ABV hielt diese Auffassung rechtlich für nicht haltbar. Es geht hier nicht um eine Gesetzgebung, die die berufsständischen Versorgungswerke betrifft; es geht um eine Entlastungsmaßnahme für Bürgerinnen und Bürger, die Rente beziehen, die aus allgemeinen Steuermitteln aufgebracht wird. Das Finanzministerium des Landes Nordrhein-Westfalen bestätigt unsere Auffassung, dass die Energiepreispauschale eine Entlastungsmaßnahme für Bürgerinnen und Bürger, welche Rente beziehen, die aus allgemeinen Steuermitteln aufgebracht wird.
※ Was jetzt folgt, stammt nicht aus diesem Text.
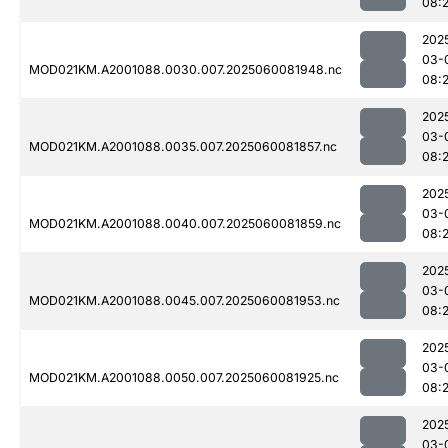
08:2
202
03-
MOD021KM.A2001088.0030.007.2025060081948.nc
08:
202
03-
MOD021KM.A2001088.0035.007.2025060081857.nc
08:2
202
03-
MOD021KM.A2001088.0040.007.2025060081859.nc
08:2
202
03-
MOD021KM.A2001088.0045.007.2025060081953.nc
08:
202
03-
MOD021KM.A2001088.0050.007.2025060081925.nc
08:
202
03-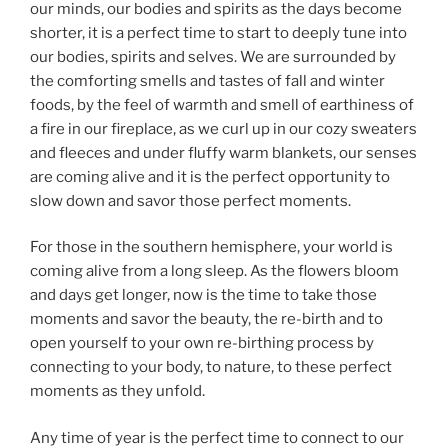
our minds, our bodies and spirits as the days become
shorter, it is a perfect time to start to deeply tune into
our bodies, spirits and selves. We are surrounded by
the comforting smells and tastes of fall and winter
foods, by the feel of warmth and smell of earthiness of
a fire in our fireplace, as we curl up in our cozy sweaters
and fleeces and under fluffy warm blankets, our senses
are coming alive and it is the perfect opportunity to
slow down and savor those perfect moments.
For those in the southern hemisphere, your world is
coming alive from a long sleep. As the flowers bloom
and days get longer, now is the time to take those
moments and savor the beauty, the re-birth and to
open yourself to your own re-birthing process by
connecting to your body, to nature, to these perfect
moments as they unfold.
Any time of year is the perfect time to connect to our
Da es sich eben nicht um eine beitragsfinanzierte Rentenleistung, sondern um eine steuerfinanzierte Sozialleistung handele, habe „der Bundesgesetzgeber sehr wohl die Kompetenz, die Energiepreispauschale auch den Versorgungsempfängerinnen und Versorgungsempfänger zukommen zu lassen“.

 

Idee einer Berücksichtigung im Rahmen der Steuererklärung:

 

ABV hat daher mit Schreiben vom 26. Mai 2023 das Bundesministerium der Finanzen angeschrieben mit der Bitte um Prüfung, ob eine Anlage in der Einkommenssteuererklärung insoweit ergänzt werden könne, dass man auch als Rentenleistungsbezieher angeben kann, wenn man keine Energiekostenpauschale erhalten hat. Folgen dieses Vorschlags wären zum einen eine problemlose Erreichbarkeit der betroffenen Rentenbezieherinnen und Rentenbezieher und damit eine einfache Administrierbarkeit des Vorhabens im Rahmen der allgemeinen Steuerverwaltung, zum anderen erfolgte die Auszahlung oder Anrechnung systemgerecht auf Bundesebene. Lediglich die Rentenbezieherinnen und Rentenbezieher der berufsständischen Versorgungseinrichtungen wären zu informieren; dazu böten sich – ohne die Notwendigkeit zu einer gesetzlichen Verfügung außerhalb der Bundeskompetenz – die Versorgungswerke über ihre etablierten Kommunikationswege an.

 

Dieser, wie wir finden, guten und vor allen Dingen sachgerechten Idee, wurde mit Schreiben vom 6. Juli 2023 vom Bundesministerium für Arbeit und Soziales eine Absage erteilt.